• _Given text_
Bamboo Bike Build – Part 1 – Getting Jiggy With It

with 4 comments

I have this thing where when I say that I’m going to do something I inevitably have to do it. No matter how ludicrous or implausible, I’ve just gotta jump in headfirst and hope it works out, somehow it usually does. As it happened, one day in April I realized that I didn’t have a bike… and with no knowledge about how to actually build one I announced that was in fact what I was going to do.

Let’s face it, building a bike out of what is essentially panda-bear food sounds ridiculous. The first question that comes to most peoples minds is “why the heck would you do that?” Bamboo has hundreds of industrial and commercial uses, it’s fascinating stuff, and when it comes to bikes bamboo is actually an excellent frame building material. It’s lighter and stronger than steel/aluminum with better vibration absorbing properties than carbon fiber. I also think that it looks pretty cool. After spending a few weeks researching bamboo tensile strengths, epoxy curing agents, carbon fiber thermal expansion coefficients and a brief refresher on the Pythagorean theory from my tenth grade math textbook I figured I was as ready as I’d ever be to build a two wheeled death trap fit for Gilligan himself.

• _Material supplied_
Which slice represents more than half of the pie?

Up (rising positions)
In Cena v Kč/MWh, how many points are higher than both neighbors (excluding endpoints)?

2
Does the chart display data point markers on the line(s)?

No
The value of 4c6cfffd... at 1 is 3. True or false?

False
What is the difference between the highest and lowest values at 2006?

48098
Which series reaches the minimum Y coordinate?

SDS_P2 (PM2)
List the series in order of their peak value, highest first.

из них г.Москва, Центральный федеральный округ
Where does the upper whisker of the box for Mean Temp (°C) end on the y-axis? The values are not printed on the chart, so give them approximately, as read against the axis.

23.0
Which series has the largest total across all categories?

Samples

• _Tasks and exercises_
1. Answer these about the bamboo bike post:
(a) In what month did the writer realize they had no bike?
(b) In what property is bamboo said to beat carbon fiber?
(c) Which grade's math textbook did the writer use for a refresher on the Pythagorean theory?
2. Resume the bamboo bike post after its final sentence.
The records have no connection to the bamboo bike post.

• _Answers for each item_
1.
(a) April
(b) Vibration absorption
(c) Tenth grade

2.
 

As it dries bamboo often begins to split, so it’s important to choose bamboo carefully and inspect it for any signs of splitting or weakness. Bamboo World in Chilliwack is Canada’s largest wholesaler of bamboo poles, so I figured they’d give me the best selection to choose from.
 

 

 

 

 
It’s important to spend some time getting your angles and measurements right, and for me the best way to do this was through an autocad program. It was kinda fun experimenting with different frame angles, but I finally settled on a roadbike concept that worked for me.
 

 
I ordered a bunch of frame parts from Nova Cycles, an online framebuilding supplier. There are tons of options but I ended up settling on:
2 steel dropouts
1 steel bottom bracket
1 Cromoly head tube (that needed to be cut to size)
1 Cromoly seat-tube (you just need about 6 inches inserted inside the bamboo downtube so the seat post can clamp)
 
The next step is to build a jig. This is actually probably the most important step because if you don’t get your angles PERFECT, your bike straight-up (pun intended) wont work. You can easily spend thousands of dollars on a proper adjustable bike jig… and if you’re making lots of frames that’s probably a wise investment, but you can also get creative if you know what you need to accomplish.
 

 

Out of a piece of junk plywood and a few dollars worth of plumbing fixtures and some trial/error I somehow finagled a bike jig that squared up the frame components perfectly. I can’t say this is the “best way” to go about building a jig, it was actually quite frustrating, but it is the cheapest solution that I could come up with.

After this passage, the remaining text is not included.